Thursday, 21 April 2011
UK Government to take a strict stance on foreign students wanting to be under graduates
The UK has said to foreign students, ‘speak English or stay out’ in a bid to reduce bogus students and challenge language schools accreditation. Theresa May, UK home secretary has issued this warning in a bid to reduce the amount of migrants using education as a back door into Britain. With an influx of under graduates applying to courses this will be good news to English students, however the there will be a huge deficit in University funds which foreign graduates have previously filled.
In particular the changes to the student visa rules will be aimed at private education institutions that are seen to bend the visa rules, and to only attract the “best and brightest” to try and cut visa numbers by up to 80,000.
Another blow is the withdrawal of their eligibility to work being withdrawn at private-sector colleges and working only 20 hours a week whilst at university. This stance has seen a lot of opposition, including Nick Bray, managing director at the London Study Centre where many students are doing a year abroad from their university to study English. "While some will be able to study without having to work, the fact is that many of them want to work part-time, not just to earn some pocket money, but also to improve their English. Just because these students don't typically go on to university doesn't mean they aren't the 'best and brightest'," he said.

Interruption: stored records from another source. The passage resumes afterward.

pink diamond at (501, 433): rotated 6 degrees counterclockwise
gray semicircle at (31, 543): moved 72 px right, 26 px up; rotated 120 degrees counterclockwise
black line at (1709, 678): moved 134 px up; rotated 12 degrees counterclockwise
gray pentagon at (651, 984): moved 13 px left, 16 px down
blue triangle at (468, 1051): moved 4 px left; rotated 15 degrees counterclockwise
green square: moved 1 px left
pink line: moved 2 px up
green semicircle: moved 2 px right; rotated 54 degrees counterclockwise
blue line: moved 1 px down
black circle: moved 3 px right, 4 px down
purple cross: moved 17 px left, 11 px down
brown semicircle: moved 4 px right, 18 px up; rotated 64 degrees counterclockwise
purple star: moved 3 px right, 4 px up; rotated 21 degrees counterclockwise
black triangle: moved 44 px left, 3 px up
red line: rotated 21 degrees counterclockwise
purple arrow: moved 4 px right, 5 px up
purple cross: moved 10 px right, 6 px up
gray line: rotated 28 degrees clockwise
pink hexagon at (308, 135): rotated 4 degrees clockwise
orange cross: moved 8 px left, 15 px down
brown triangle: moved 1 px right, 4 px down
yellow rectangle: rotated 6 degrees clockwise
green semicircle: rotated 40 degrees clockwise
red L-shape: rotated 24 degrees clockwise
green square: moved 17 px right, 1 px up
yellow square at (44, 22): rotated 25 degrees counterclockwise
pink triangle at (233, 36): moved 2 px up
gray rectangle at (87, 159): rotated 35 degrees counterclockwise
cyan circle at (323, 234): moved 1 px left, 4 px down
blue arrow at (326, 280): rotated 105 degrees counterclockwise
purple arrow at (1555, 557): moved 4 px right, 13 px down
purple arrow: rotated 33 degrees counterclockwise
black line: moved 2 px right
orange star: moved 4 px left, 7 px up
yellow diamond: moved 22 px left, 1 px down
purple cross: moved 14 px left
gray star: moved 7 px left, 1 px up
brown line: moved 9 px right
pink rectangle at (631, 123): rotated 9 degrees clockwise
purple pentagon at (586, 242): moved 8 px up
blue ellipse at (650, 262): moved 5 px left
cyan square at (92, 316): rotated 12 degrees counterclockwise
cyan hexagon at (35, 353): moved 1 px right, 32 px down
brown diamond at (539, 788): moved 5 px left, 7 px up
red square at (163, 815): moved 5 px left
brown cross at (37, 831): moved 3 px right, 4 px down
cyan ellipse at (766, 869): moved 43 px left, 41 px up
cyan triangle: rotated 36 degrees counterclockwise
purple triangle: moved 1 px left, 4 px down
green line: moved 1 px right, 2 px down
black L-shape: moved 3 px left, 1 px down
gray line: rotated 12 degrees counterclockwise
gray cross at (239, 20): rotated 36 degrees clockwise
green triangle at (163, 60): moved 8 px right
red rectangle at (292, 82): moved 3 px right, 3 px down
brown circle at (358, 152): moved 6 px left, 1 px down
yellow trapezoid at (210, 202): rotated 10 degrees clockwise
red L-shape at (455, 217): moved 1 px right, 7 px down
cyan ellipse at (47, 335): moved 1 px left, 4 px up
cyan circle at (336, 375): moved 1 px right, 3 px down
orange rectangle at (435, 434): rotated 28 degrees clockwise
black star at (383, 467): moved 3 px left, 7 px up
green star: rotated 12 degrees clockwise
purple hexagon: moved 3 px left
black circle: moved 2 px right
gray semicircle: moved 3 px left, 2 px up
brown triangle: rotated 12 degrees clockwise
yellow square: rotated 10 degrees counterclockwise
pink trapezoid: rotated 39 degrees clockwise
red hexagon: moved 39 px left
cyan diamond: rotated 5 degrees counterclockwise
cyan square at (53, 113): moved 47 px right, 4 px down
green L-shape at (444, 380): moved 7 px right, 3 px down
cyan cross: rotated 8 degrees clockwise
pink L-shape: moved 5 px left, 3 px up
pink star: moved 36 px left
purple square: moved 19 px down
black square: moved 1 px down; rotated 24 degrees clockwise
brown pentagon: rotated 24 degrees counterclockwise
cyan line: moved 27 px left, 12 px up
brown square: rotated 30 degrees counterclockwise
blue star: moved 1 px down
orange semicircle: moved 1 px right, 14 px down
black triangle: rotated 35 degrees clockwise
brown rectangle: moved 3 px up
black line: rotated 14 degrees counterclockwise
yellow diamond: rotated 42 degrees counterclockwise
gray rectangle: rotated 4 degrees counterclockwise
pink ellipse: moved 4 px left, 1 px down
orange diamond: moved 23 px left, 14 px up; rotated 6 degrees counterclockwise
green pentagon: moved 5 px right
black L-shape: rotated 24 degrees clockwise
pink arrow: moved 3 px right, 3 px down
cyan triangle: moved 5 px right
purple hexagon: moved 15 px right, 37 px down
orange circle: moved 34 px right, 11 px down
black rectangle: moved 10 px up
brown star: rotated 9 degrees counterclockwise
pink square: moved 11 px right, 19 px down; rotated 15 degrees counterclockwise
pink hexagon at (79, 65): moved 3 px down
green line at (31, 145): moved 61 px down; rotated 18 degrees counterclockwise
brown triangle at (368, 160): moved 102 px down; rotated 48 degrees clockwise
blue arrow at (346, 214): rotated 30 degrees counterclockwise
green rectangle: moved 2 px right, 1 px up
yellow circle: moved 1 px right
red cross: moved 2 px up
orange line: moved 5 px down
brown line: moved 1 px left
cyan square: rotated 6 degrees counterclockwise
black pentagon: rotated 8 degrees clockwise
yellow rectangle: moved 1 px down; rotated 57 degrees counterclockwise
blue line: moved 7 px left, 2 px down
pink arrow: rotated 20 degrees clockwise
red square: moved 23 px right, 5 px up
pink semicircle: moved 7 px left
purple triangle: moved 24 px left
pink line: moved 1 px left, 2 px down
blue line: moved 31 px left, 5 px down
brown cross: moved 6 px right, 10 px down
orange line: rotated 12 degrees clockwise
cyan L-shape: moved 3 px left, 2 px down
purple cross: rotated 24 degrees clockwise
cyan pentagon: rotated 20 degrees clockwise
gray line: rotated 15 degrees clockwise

In the end even if a student has a valid English language test certificate of at least B1 or B2, a UK border agency officer still has the power to bar students entry into the county if they believe their spoken English doesn’t meet the minimum requirements.
Many native graduates believe that the large amount of overseas students have very patchy English, and when they come to study more in depth degrees such as law that require an in depth knowledge of the language, it is hard to understand how they can pass the language tests. Their difficulty with the language can also place further burden on universities and lectures whose grades may fall and reduce the overall rating of the university. It also can disrupt the rest of the students on the course, if for example an English Student went to study at a French or German University, they would be required to have a good understanding of the language, if not to a high standard. Many Nations already impose barriers to foreign students coming to study in their country, so what is different about the UK doing it?
Many see Universities has money grabbers because the value foreign students can bring in compared to natives. However many believe a foundation year which would give the overseas students the help they need to improve their English to an undergraduate level. Also it is unfair to many overseas students who really do want to improve the English and study at some of the best universities in the world, therefore offer a trial period where they have a language test over a period of time to see their improvement.